The light completely absorbs them and with the aid of Tintoretto’s pastel palette, they glow heavenly, almost mystically as if they themselves are being lifted and turned into the light, shining down on the viewer. Lighting and shadows in this composition emphasis other key figures in this scene. For example, the light glints off many of the Pope’s robes catching the viewers eye. And even though Adam and Eve are in one of the densest sections of the painting, they stick out as the light catches their nude skin and illuminates it a bit. Many of the angels in the painting are drenched in sun as if they are also being absorbed by the divine light. The glowing, pastel tones of Tintoretto’s Coronation of the Virgin would be unsuccessful without his choice of lighting which becomes divine in choosing who is most important, most holy in his populous composition. In analyzing Tintoretto’s The Coronation of the Virgin, one cannot help but to become lost in the composition, which not monumental in size (at the Louvre) is monumental in subject, matter, and energy.

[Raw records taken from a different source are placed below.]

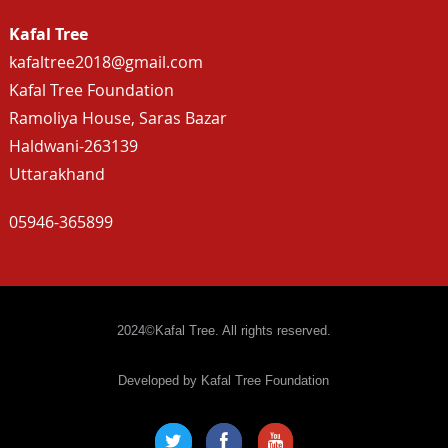
Kafal Tree
kafaltree2018@gmail.com
Kafal Tree Foundation
Ramoliya House, Saras Bazar
Haldwani-263139
Uttarakhand
05946-365899
2024©Kafal Tree. All rights reserved.
Developed by Kafal Tree Foundation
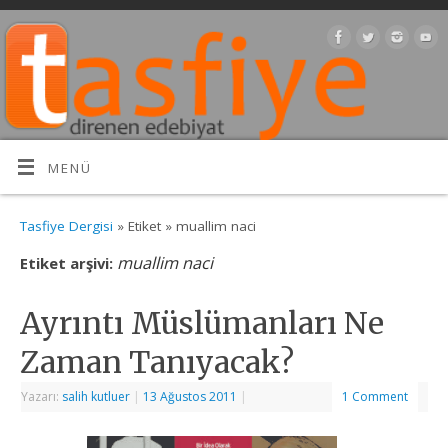
MENÜ
Tasfiye Dergisi
» Etiket » muallim naci
muallim naci
Etiket arşivi:
Ayrıntı Müslümanları Ne
Zaman Tanıyacak?
Yazarı:
salih kutluer
|
13 Ağustos 2011
|
1 Comment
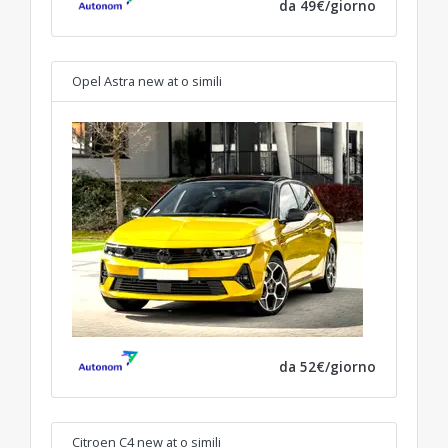
da 49€/giorno
Opel Astra new at
o simili
da 52€/giorno
Citroen C4 new at
o simili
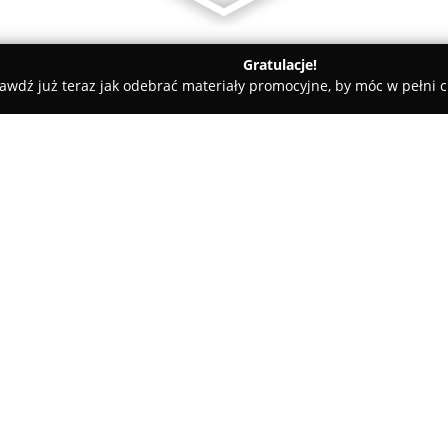
Gratulacje!
awdź już teraz jak odebrać materiały promocyjne, by móc w pełni c
ita Polska Sp. z o.o. Profesjonalne oświetlenie przemysłowe LED
alne oświetlenie
O firmie:
lenia LED
Lumilita Polska
zajmuje się wy
oferując wydajne rozwiązania 
rolnictwa. Oferta obejmuje mię
estetycznie wykonane oprawy li
światło o współczynniku oddaw
Pokaż więcej >>
jest produkcja oświetlenia prz
temperaturze, takich jak mroźn
są dostosowane do funkcjonowa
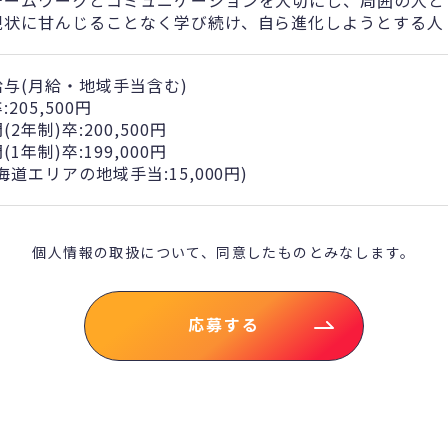
チームワークとコミュニケーションを大切にし、周囲の人と
現状に甘んじることなく学び続け、自ら進化しようとする人
給与(月給・地域手当含む)
:205,500円
(2年制)卒:200,500円
(1年制)卒:199,000円
海道エリアの地域手当:15,000円)
個人情報の取扱について、
同意したものとみなします。
応募する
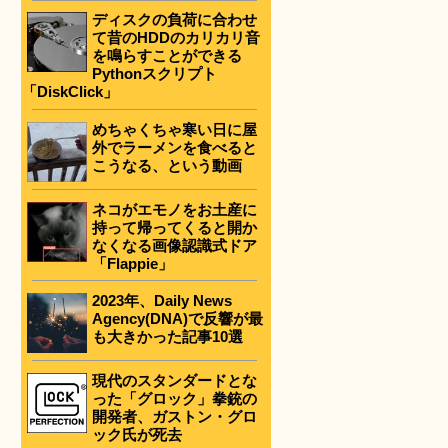
ディスクの負荷に合わせ
て昔のHDDのカリカリ音
を鳴らすことができる
Pythonスクリプト
「DiskClick」
めちゃくちゃ寒い日に屋
外でラーメンを食べると
こうなる、という動画
ネコがエモノをお土産に
持って帰ってくると開か
なくなる画像認識式ドア
「Flappie」
2023年、Daily News
Agency(DNA)で反響が最
も大きかった記事10選
現代のスタンダードとな
った「グロック」拳銃の
開発者、ガストン・グロ
ック氏が死去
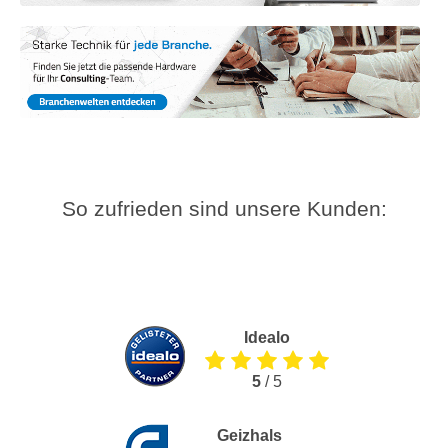
So zufrieden sind unsere Kunden:
Idealo
5
/ 5
Geizhals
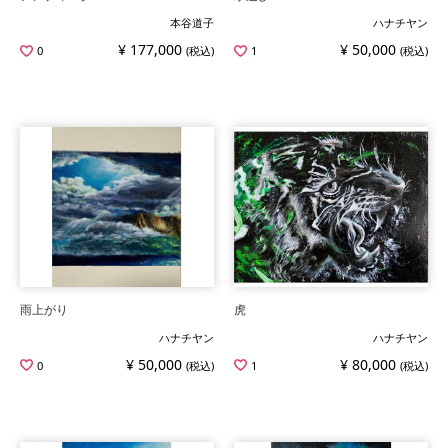
本谷道子
ハナチヤン
¥ 177,000
¥ 50,000
0
(税込)
1
(税込)
雨上がり
虎
ハナチヤン
ハナチヤン
¥ 50,000
¥ 80,000
0
(税込)
1
(税込)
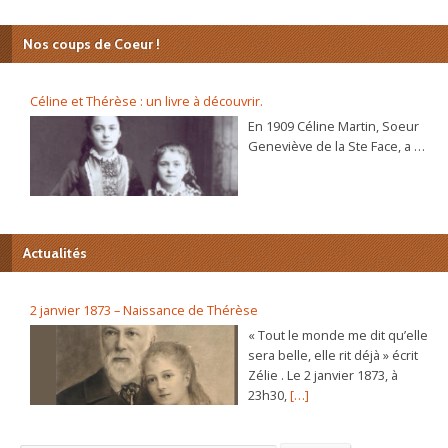
Nos coups de Coeur !
Céline et Thérèse : un livre à découvrir.
En 1909 Céline Martin, Soeur
Geneviève de la Ste Face, a 40
ans. L’autobiographie de sa
sœur Thérèse, l’histoire
d’une âme, se répand dans le
monde et son procès de
béatification va s’ouvrir
Actualités
bientôt. C’est alors que la
Prieure du Carmel lui
demande d’écrire sa propre
2 janvier 1873 – Naissance de Thérèse
autobiographie. Dans ce récit
« Tout le monde me dit qu’elle
plein de vie et d’humour elle
sera belle, elle rit déjà » écrit
raconte, de sa naissance à sa
Zélie . Le 2 janvier 1873, à
vie au Carmel, les chemins
23h30,
[…]
déroutants par lesquels
Jésus la conduite.
L’autobiographie inédite de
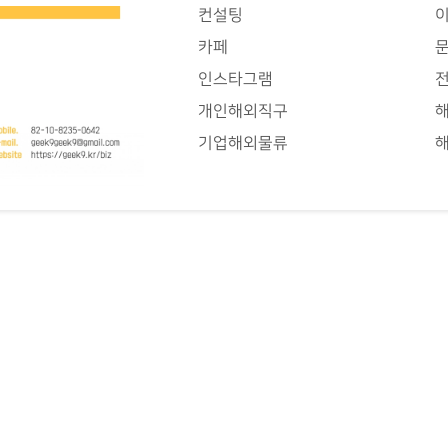
컨설팅
카페
인스타그램
개인해외직구
기업해외물류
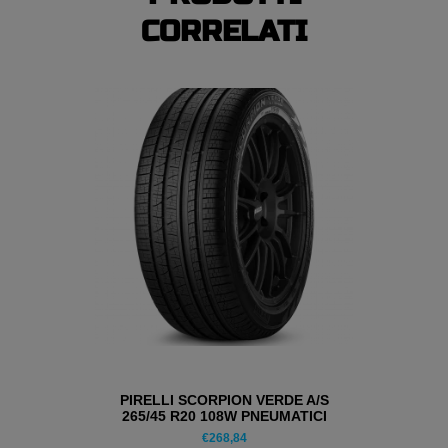
CORRELATI
PIRELLI SCORPION VERDE A/S
265/45 R20 108W PNEUMATICI
ESTIVI
€
268,84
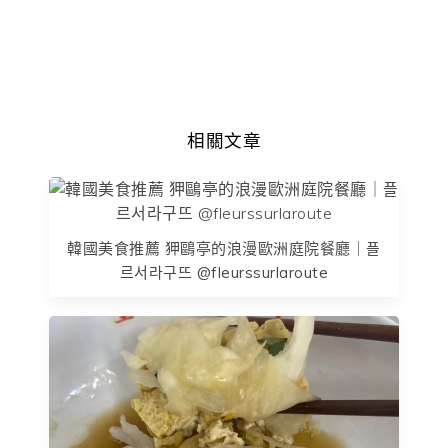
相關文章
韓國美食推薦 狎鷗亭的浪漫歐洲庭院餐廳｜플
르서라구뜨 @fleurssurlaroute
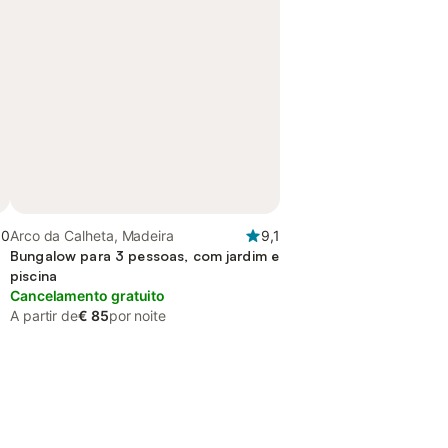
,0
Arco da Calheta, Madeira
9,1
Bungalow para 3 pessoas, com jardim e
piscina
Cancelamento gratuito
A partir de
€ 85
por noite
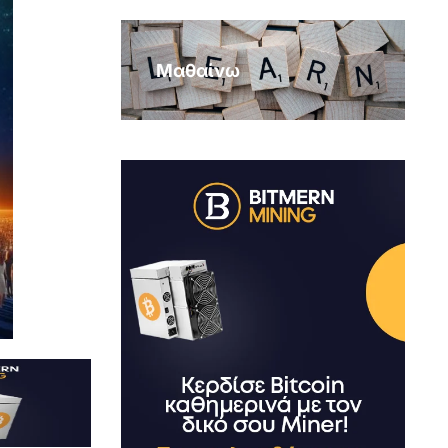
Μαθαίνω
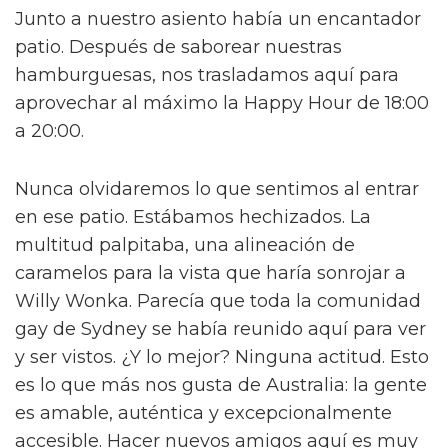
Junto a nuestro asiento había un encantador
patio. Después de saborear nuestras
hamburguesas, nos trasladamos aquí para
aprovechar al máximo la Happy Hour de 18:00
a 20:00.
Nunca olvidaremos lo que sentimos al entrar
en ese patio. Estábamos hechizados. La
multitud palpitaba, una alineación de
caramelos para la vista que haría sonrojar a
Willy Wonka. Parecía que toda la comunidad
gay de Sydney se había reunido aquí para ver
y ser vistos. ¿Y lo mejor? Ninguna actitud. Esto
es lo que más nos gusta de Australia: la gente
es amable, auténtica y excepcionalmente
accesible. Hacer nuevos amigos aquí es muy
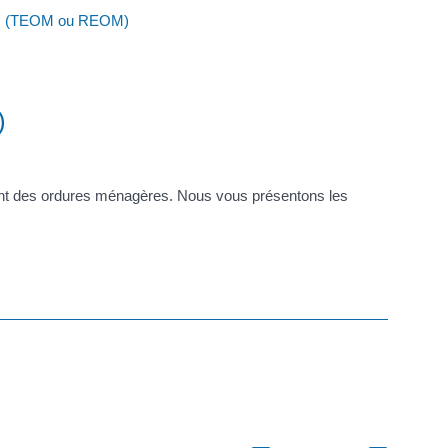
res (TEOM ou REOM)
)
t des ordures ménagères. Nous vous présentons les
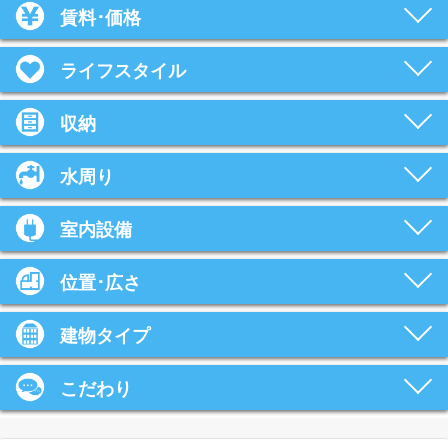
賃料･価格
ライフスタイル
収納
水周り
室内設備
位置･広さ
建物タイプ
こだわり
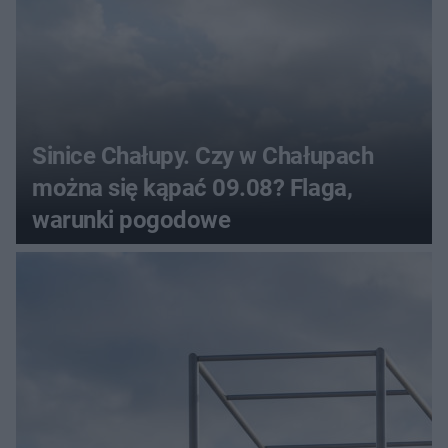
Sinice Chałupy. Czy w Chałupach
można się kąpać 09.08? Flaga,
warunki pogodowe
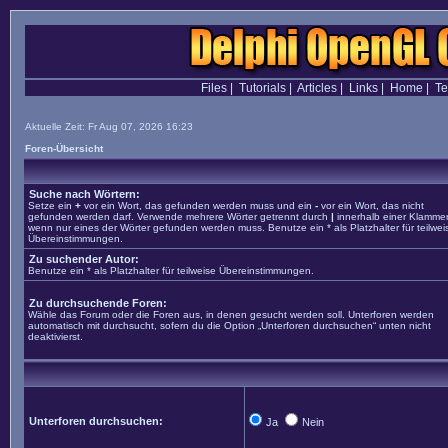
Files
|
Tutorials
|
Articles
|
Links
|
Home
|
T
Aktuelle Zeit: Fr Aug 07, 2026 16:23
Foren-Übersicht
Suche nach Wörtern:
Setze ein
+
vor ein Wort, das gefunden werden muss und ein
-
vor ein Wort, das nicht
gefunden werden darf. Verwende mehrere Wörter getrennt durch
|
innerhalb einer Klammer
wenn nur eines der Wörter gefunden werden muss. Benutze ein * als Platzhalter für teilwei
Übereinstimmungen.
Zu suchender Autor:
Benutze ein * als Platzhalter für teilweise Übereinstimmungen.
Zu durchsuchende Foren:
Wähle das Forum oder die Foren aus, in denen gesucht werden soll. Unterforen werden
automatisch mit durchsucht, sofern du die Option „Unterforen durchsuchen“ unten nicht
deaktivierst.
Unterforen durchsuchen:
Ja
Nein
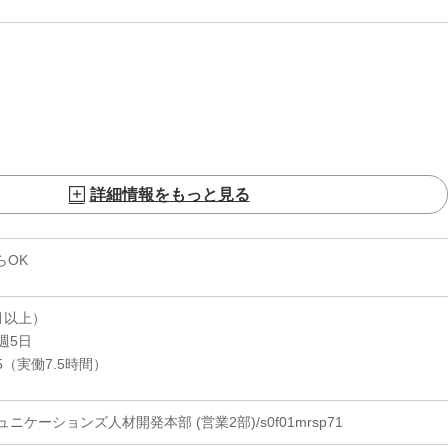
詳細情報をもっと見る
らOK
月以上）
週5日
25（実働7.5時間）
ケーションズ人材開発本部 (営業2部)/s0f01mrsp71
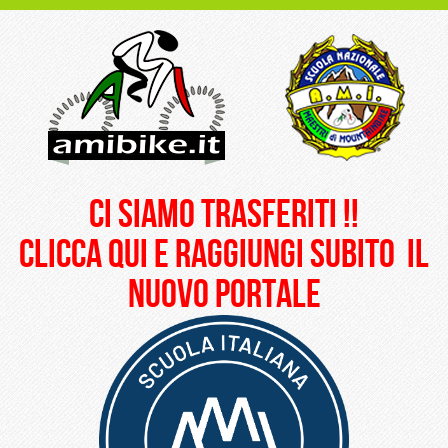
ci siamo trasferiti !!
clicca qui e raggiungi subito il
nuovo portale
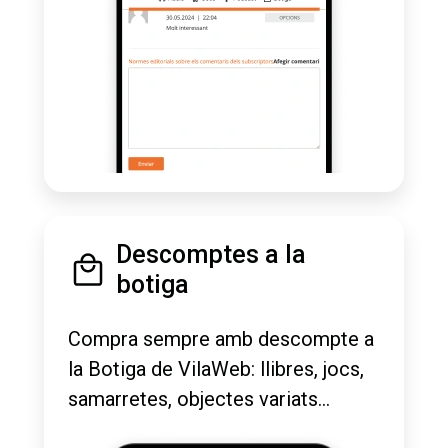
Descomptes a la
botiga
Compra sempre amb descompte a
la Botiga de VilaWeb: llibres, jocs,
samarretes, objectes variats...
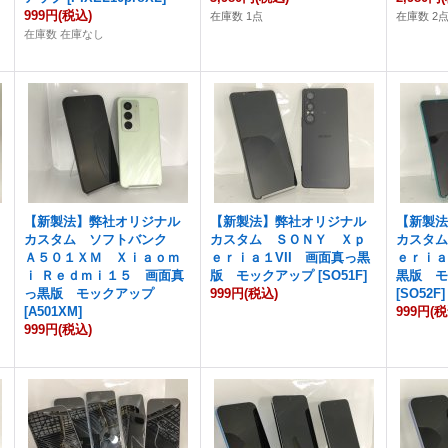
999円
(税込)
在庫数 1点
在庫数 2
在庫数 在庫なし
【新製法】弊社オリジナル
【新製法】弊社オリジナル
【新製
カスタム ソフトバンク
カスタム ＳＯＮＹ Ｘｐ
カスタ
Ａ５０１ＸＭ Ｘｉａｏｍ
ｅｒｉａ１VII 画面真っ黒
ｅｒｉａ
ｉ Ｒｅｄｍｉ１５ 画面真
版 モックアップ
[
SO51F
]
黒版 
]
っ黒版 モックアップ
999円
(税込)
[
SO52F
]
[
A501XM
]
999円
(税
999円
(税込)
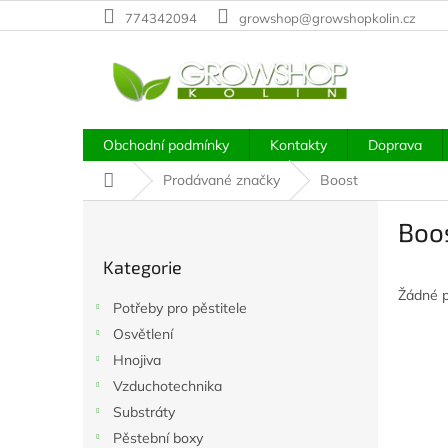
Přejít
774342094
growshop@growshopkolin.cz
na
obsah
Obchodní podmínky
Kontakty
Doprava
Domů
Prodávané značky
Boost
P
Boo
o
Přeskočit
s
Kategorie
kategorie
t
Žádné 
r
Potřeby pro pěstitele
a
Osvětlení
n
Hnojiva
n
í
Vzduchotechnika
p
Substráty
a
Pěstební boxy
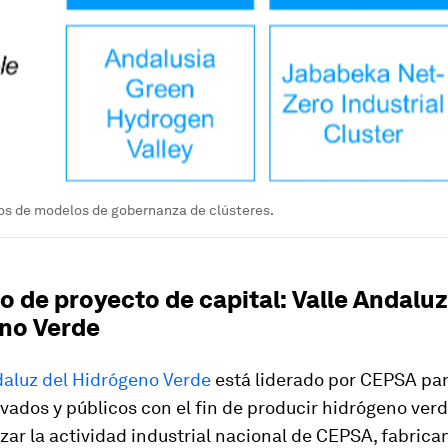
os de modelos de gobernanza de clústeres.
o de proyecto de capital: Valle Andaluz
no Verde
daluz del Hidrógeno Verde
está liderado por CEPSA para
vados y públicos con el fin de producir hidrógeno ver
ar la actividad industrial nacional de CEPSA, fabrica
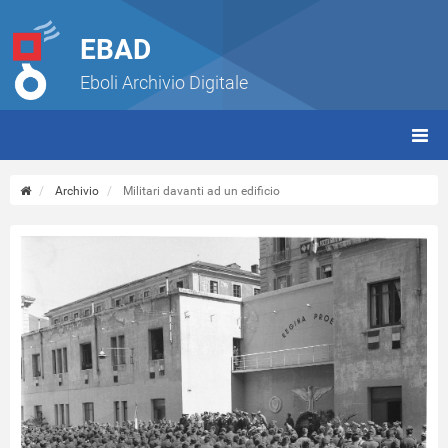
EBAD
Eboli Archivio Digitale
giorn
(tbt)
Archivio
Militari davanti ad un edificio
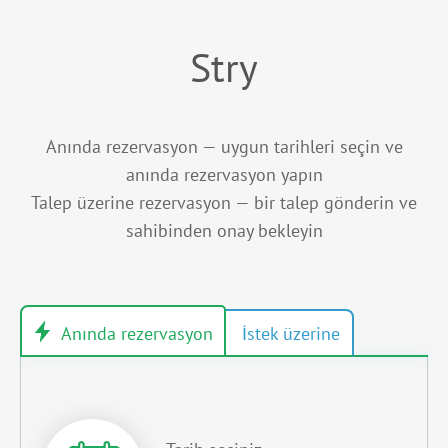
Stry
Anında rezervasyon — uygun tarihleri seçin ve
anında rezervasyon yapın
Talep üzerine rezervasyon — bir talep gönderin ve
sahibinden onay bekleyin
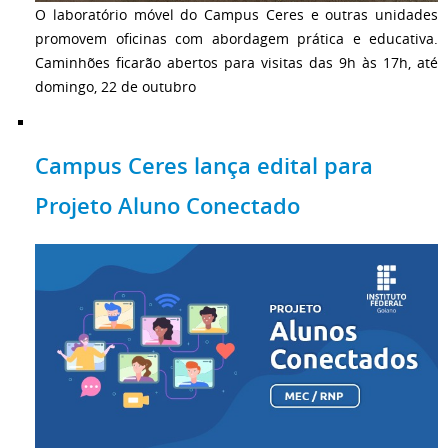
O laboratório móvel do Campus Ceres e outras unidades
promovem oficinas com abordagem prática e educativa.
Caminhões ficarão abertos para visitas das 9h às 17h, até
domingo, 22 de outubro
Campus Ceres lança edital para
Projeto Aluno Conectado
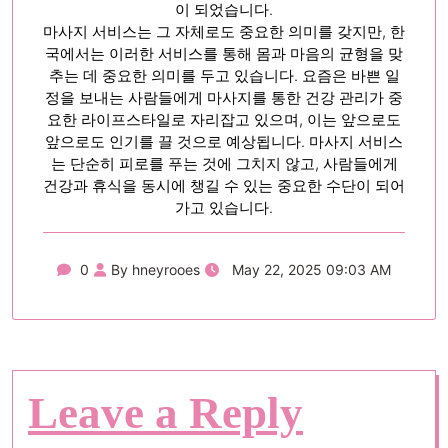
이 되었습니다.
마사지 서비스는 그 자체로도 중요한 의미를 갖지만, 한
국에서는 이러한 서비스를 통해 몸과 마음의 균형을 맞
추는 데 중요한 의미를 두고 있습니다. 요즘은 바쁜 일
정을 보내는 사람들에게 마사지를 통한 건강 관리가 중
요한 라이프스타일로 자리잡고 있으며, 이는 앞으로도
앞으로도 인기를 끌 것으로 예상됩니다. 마사지 서비스
는 단순히 피로를 푸는 것에 그치지 않고, 사람들에게
건강과 휴식을 동시에 챙길 수 있는 중요한 수단이 되어
가고 있습니다.
0
By hneyrooes
May 22, 2025 09:03 AM
Leave a Reply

Standing in front of the busy work, it’s as if you can hear the angels singing, and the shuffling of bodies. You can almost begin to feel the orange light sweeping against your face as you raise your eyes to Jesus and the Virgin Mary. When standing in front of the piece to long, you may be tricked into believing the Coronation is happening in front of you. Due to his obedience to the hierarchy of scale, setting his composition in an atmospheric perspective, and the light perfectly lifting you to the divine, one inclined to religious beliefs might feel a swelling within them as their Queen is crowned by the Messiah, her son, Jesus. In this truly impressive work, Tintoretto shows off his genius with scale, emphasizing those who are important, dividing them in different hierarchy’s whether in placing or size. And in comparing this work to Raphael Sanzio’s Oddi Alterpiece (1502-1504), in which the coronation of the virgin is the main subject, we see that Raphael takes the path of opening the composition to the viewer as well but does so in a much less dramatic, and in turn, much less effective way. Jesus and Mary are similarly placed above the viewer causing an effect to bring the eyes upwards, yet we view the Coronation on the same sizing scale we view the other holy figures in the painting not adding majesty to the true subject. The lighting of the Coronation in Raphael’s Oddi Alterpeice is also used in a much less suggestive tone than Tintoretto’s, as all figures receive the same use of lighting as the other. In comparing the two pieces, Tintoretto’s more dramatic and manneristic style seems to influence a more intense reaction with the audience than Reapheal’s, which I argue is more fitting to a subject of such importance. Tintoretto’s piece invites the viewer to the coronation by placing us amongst the clouds, among the angels with his atmospheric perspective, and drench’s the holy figures in light, bring the viewer and the composition closer to the divine.